— Exercise directions —
Transcribe these records exactly, dropping every picture.

— Task input —
____________

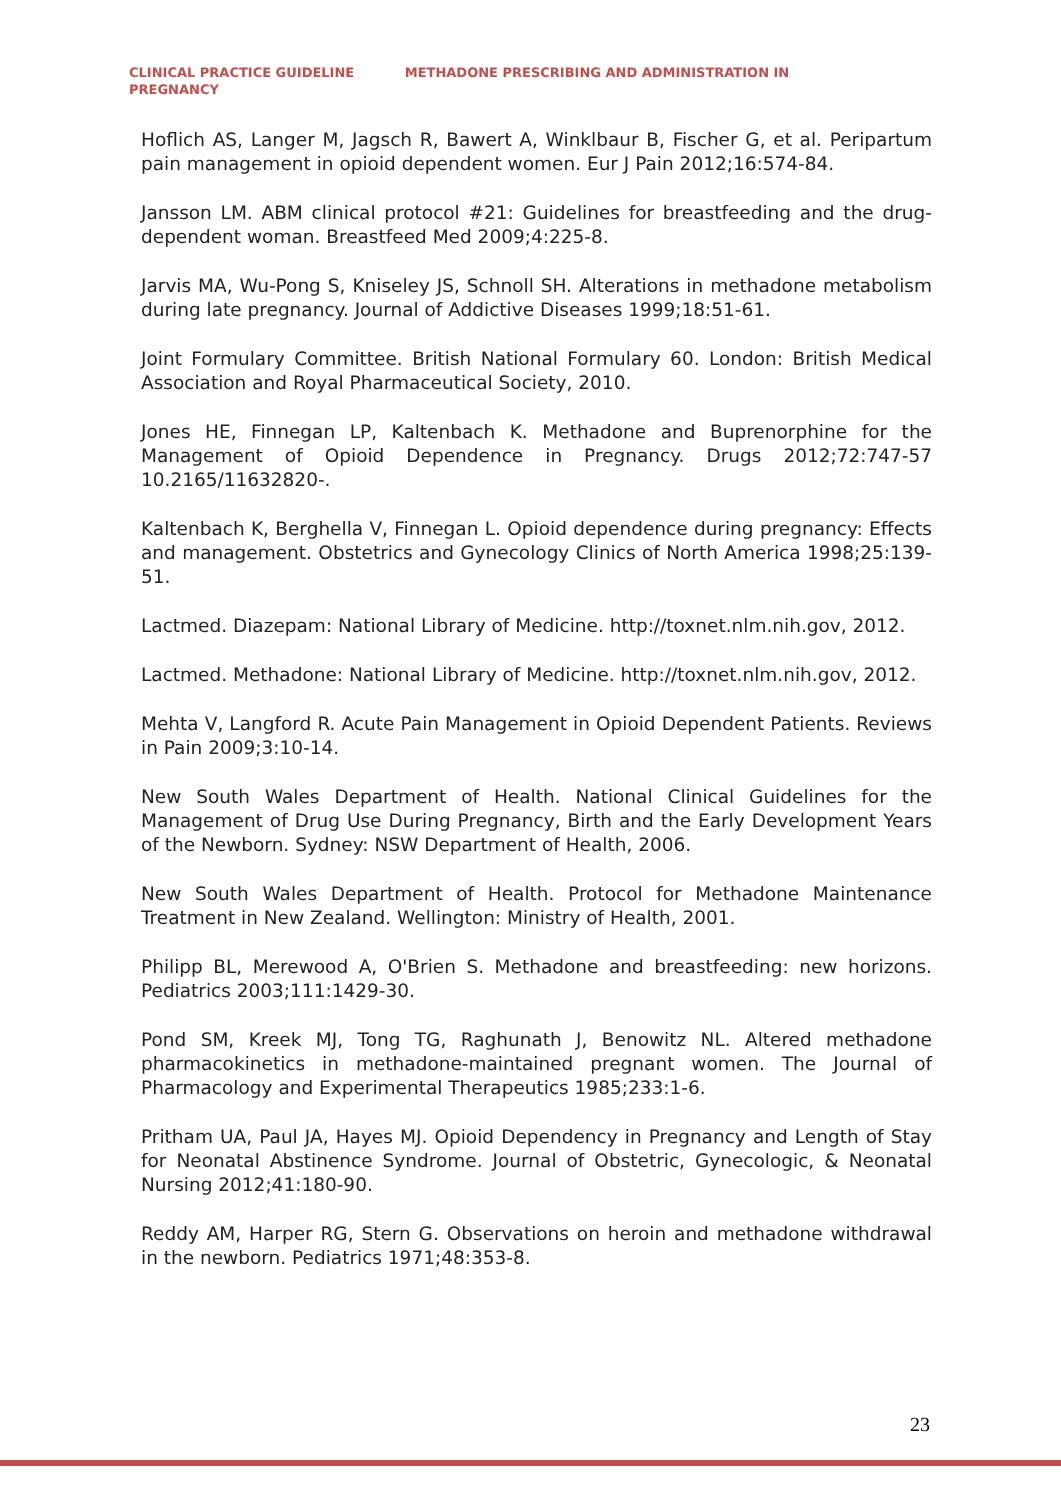CLINICAL PRACTICE GUIDELINE METHADONE PRESCRIBING AND ADMINISTRATION IN
PREGNANCY
Hoflich AS, Langer M, Jagsch R, Bawert A, Winklbaur B, Fischer G, et al. Peripartum pain management in opioid dependent women. Eur J Pain 2012;16:574-84.
Jansson LM. ABM clinical protocol #21: Guidelines for breastfeeding and the drug-dependent woman. Breastfeed Med 2009;4:225-8.
Jarvis MA, Wu-Pong S, Kniseley JS, Schnoll SH. Alterations in methadone metabolism during late pregnancy. Journal of Addictive Diseases 1999;18:51-61.
Joint Formulary Committee. British National Formulary 60. London: British Medical Association and Royal Pharmaceutical Society, 2010.
Jones HE, Finnegan LP, Kaltenbach K. Methadone and Buprenorphine for the Management of Opioid Dependence in Pregnancy. Drugs 2012;72:747-57 10.2165/11632820-.
Kaltenbach K, Berghella V, Finnegan L. Opioid dependence during pregnancy: Effects and management. Obstetrics and Gynecology Clinics of North America 1998;25:139-51.
Lactmed. Diazepam: National Library of Medicine. http://toxnet.nlm.nih.gov, 2012.
Lactmed. Methadone: National Library of Medicine. http://toxnet.nlm.nih.gov, 2012.
Mehta V, Langford R. Acute Pain Management in Opioid Dependent Patients. Reviews in Pain 2009;3:10-14.
New South Wales Department of Health. National Clinical Guidelines for the Management of Drug Use During Pregnancy, Birth and the Early Development Years of the Newborn. Sydney: NSW Department of Health, 2006.
New South Wales Department of Health. Protocol for Methadone Maintenance Treatment in New Zealand. Wellington: Ministry of Health, 2001.
Philipp BL, Merewood A, O'Brien S. Methadone and breastfeeding: new horizons. Pediatrics 2003;111:1429-30.
Pond SM, Kreek MJ, Tong TG, Raghunath J, Benowitz NL. Altered methadone pharmacokinetics in methadone-maintained pregnant women. The Journal of Pharmacology and Experimental Therapeutics 1985;233:1-6.
Pritham UA, Paul JA, Hayes MJ. Opioid Dependency in Pregnancy and Length of Stay for Neonatal Abstinence Syndrome. Journal of Obstetric, Gynecologic, & Neonatal Nursing 2012;41:180-90.
Reddy AM, Harper RG, Stern G. Observations on heroin and methadone withdrawal in the newborn. Pediatrics 1971;48:353-8.
23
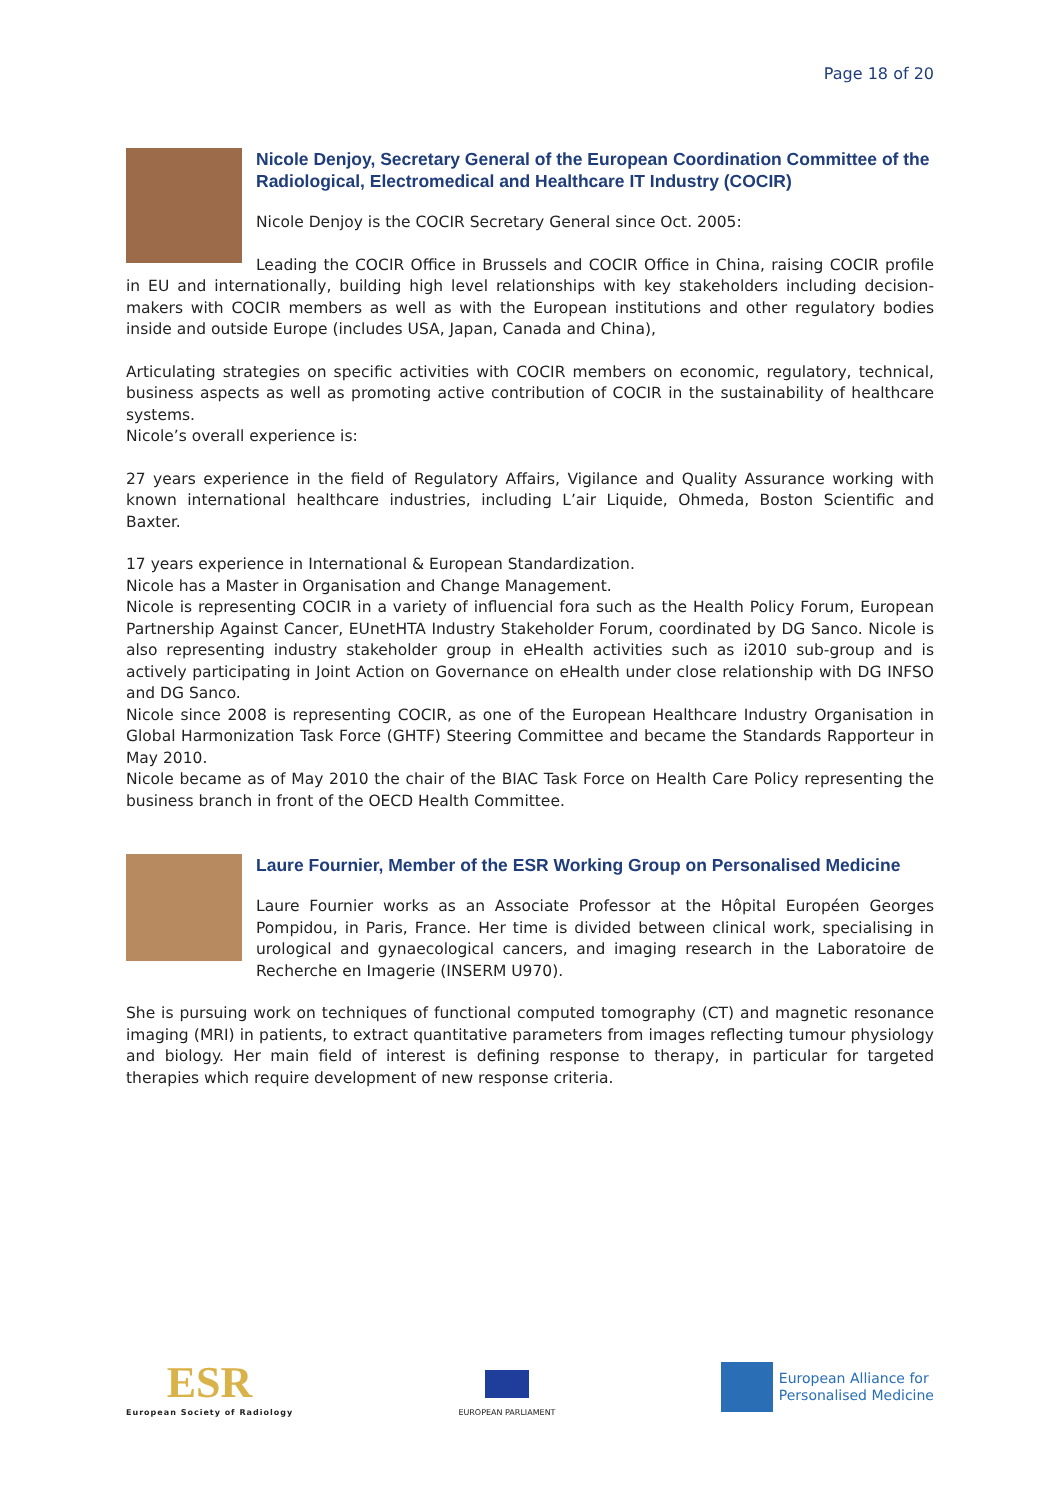Page 18 of 20
Nicole Denjoy, Secretary General of the European Coordination Committee of the Radiological, Electromedical and Healthcare IT Industry (COCIR)
Nicole Denjoy is the COCIR Secretary General since Oct. 2005:
Leading the COCIR Office in Brussels and COCIR Office in China, raising COCIR profile in EU and internationally, building high level relationships with key stakeholders including decision-makers with COCIR members as well as with the European institutions and other regulatory bodies inside and outside Europe (includes USA, Japan, Canada and China),
Articulating strategies on specific activities with COCIR members on economic, regulatory, technical, business aspects as well as promoting active contribution of COCIR in the sustainability of healthcare systems.
Nicole’s overall experience is:
27 years experience in the field of Regulatory Affairs, Vigilance and Quality Assurance working with known international healthcare industries, including L’air Liquide, Ohmeda, Boston Scientific and Baxter.
17 years experience in International & European Standardization.
Nicole has a Master in Organisation and Change Management.
Nicole is representing COCIR in a variety of influencial fora such as the Health Policy Forum, European Partnership Against Cancer, EUnetHTA Industry Stakeholder Forum, coordinated by DG Sanco. Nicole is also representing industry stakeholder group in eHealth activities such as i2010 sub-group and is actively participating in Joint Action on Governance on eHealth under close relationship with DG INFSO and DG Sanco.
Nicole since 2008 is representing COCIR, as one of the European Healthcare Industry Organisation in Global Harmonization Task Force (GHTF) Steering Committee and became the Standards Rapporteur in May 2010.
Nicole became as of May 2010 the chair of the BIAC Task Force on Health Care Policy representing the business branch in front of the OECD Health Committee.
Laure Fournier, Member of the ESR Working Group on Personalised Medicine
Laure Fournier works as an Associate Professor at the Hôpital Européen Georges Pompidou, in Paris, France. Her time is divided between clinical work, specialising in urological and gynaecological cancers, and imaging research in the Laboratoire de Recherche en Imagerie (INSERM U970).
She is pursuing work on techniques of functional computed tomography (CT) and magnetic resonance imaging (MRI) in patients, to extract quantitative parameters from images reflecting tumour physiology and biology. Her main field of interest is defining response to therapy, in particular for targeted therapies which require development of new response criteria.
ESR
European Society of Radiology
EUROPEAN PARLIAMENT
European Alliance for
Personalised Medicine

____________

— Exercise response —
CLINICAL PRACTICE GUIDELINE METHADONE PRESCRIBING AND ADMINISTRATION IN
PREGNANCY
Hoflich AS, Langer M, Jagsch R, Bawert A, Winklbaur B, Fischer G, et al. Peripartum pain management in opioid dependent women. Eur J Pain 2012;16:574-84.
Jansson LM. ABM clinical protocol #21: Guidelines for breastfeeding and the drug-dependent woman. Breastfeed Med 2009;4:225-8.
Jarvis MA, Wu-Pong S, Kniseley JS, Schnoll SH. Alterations in methadone metabolism during late pregnancy. Journal of Addictive Diseases 1999;18:51-61.
Joint Formulary Committee. British National Formulary 60. London: British Medical Association and Royal Pharmaceutical Society, 2010.
Jones HE, Finnegan LP, Kaltenbach K. Methadone and Buprenorphine for the Management of Opioid Dependence in Pregnancy. Drugs 2012;72:747-57 10.2165/11632820-.
Kaltenbach K, Berghella V, Finnegan L. Opioid dependence during pregnancy: Effects and management. Obstetrics and Gynecology Clinics of North America 1998;25:139-51.
Lactmed. Diazepam: National Library of Medicine. http://toxnet.nlm.nih.gov, 2012.
Lactmed. Methadone: National Library of Medicine. http://toxnet.nlm.nih.gov, 2012.
Mehta V, Langford R. Acute Pain Management in Opioid Dependent Patients. Reviews in Pain 2009;3:10-14.
New South Wales Department of Health. National Clinical Guidelines for the Management of Drug Use During Pregnancy, Birth and the Early Development Years of the Newborn. Sydney: NSW Department of Health, 2006.
New South Wales Department of Health. Protocol for Methadone Maintenance Treatment in New Zealand. Wellington: Ministry of Health, 2001.
Philipp BL, Merewood A, O'Brien S. Methadone and breastfeeding: new horizons. Pediatrics 2003;111:1429-30.
Pond SM, Kreek MJ, Tong TG, Raghunath J, Benowitz NL. Altered methadone pharmacokinetics in methadone-maintained pregnant women. The Journal of Pharmacology and Experimental Therapeutics 1985;233:1-6.
Pritham UA, Paul JA, Hayes MJ. Opioid Dependency in Pregnancy and Length of Stay for Neonatal Abstinence Syndrome. Journal of Obstetric, Gynecologic, & Neonatal Nursing 2012;41:180-90.
Reddy AM, Harper RG, Stern G. Observations on heroin and methadone withdrawal in the newborn. Pediatrics 1971;48:353-8.
23
Page 18 of 20
Nicole Denjoy, Secretary General of the European Coordination Committee of the Radiological, Electromedical and Healthcare IT Industry (COCIR)
Nicole Denjoy is the COCIR Secretary General since Oct. 2005:
Leading the COCIR Office in Brussels and COCIR Office in China, raising COCIR profile in EU and internationally, building high level relationships with key stakeholders including decision-makers with COCIR members as well as with the European institutions and other regulatory bodies inside and outside Europe (includes USA, Japan, Canada and China),
Articulating strategies on specific activities with COCIR members on economic, regulatory, technical, business aspects as well as promoting active contribution of COCIR in the sustainability of healthcare systems.
Nicole’s overall experience is:
27 years experience in the field of Regulatory Affairs, Vigilance and Quality Assurance working with known international healthcare industries, including L’air Liquide, Ohmeda, Boston Scientific and Baxter.
17 years experience in International & European Standardization.
Nicole has a Master in Organisation and Change Management.
Nicole is representing COCIR in a variety of influencial fora such as the Health Policy Forum, European Partnership Against Cancer, EUnetHTA Industry Stakeholder Forum, coordinated by DG Sanco. Nicole is also representing industry stakeholder group in eHealth activities such as i2010 sub-group and is actively participating in Joint Action on Governance on eHealth under close relationship with DG INFSO and DG Sanco.
Nicole since 2008 is representing COCIR, as one of the European Healthcare Industry Organisation in Global Harmonization Task Force (GHTF) Steering Committee and became the Standards Rapporteur in May 2010.
Nicole became as of May 2010 the chair of the BIAC Task Force on Health Care Policy representing the business branch in front of the OECD Health Committee.
Laure Fournier, Member of the ESR Working Group on Personalised Medicine
Laure Fournier works as an Associate Professor at the Hôpital Européen Georges Pompidou, in Paris, France. Her time is divided between clinical work, specialising in urological and gynaecological cancers, and imaging research in the Laboratoire de Recherche en Imagerie (INSERM U970).
She is pursuing work on techniques of functional computed tomography (CT) and magnetic resonance imaging (MRI) in patients, to extract quantitative parameters from images reflecting tumour physiology and biology. Her main field of interest is defining response to therapy, in particular for targeted therapies which require development of new response criteria.
ESR
European Society of Radiology
EUROPEAN PARLIAMENT
European Alliance for
Personalised Medicine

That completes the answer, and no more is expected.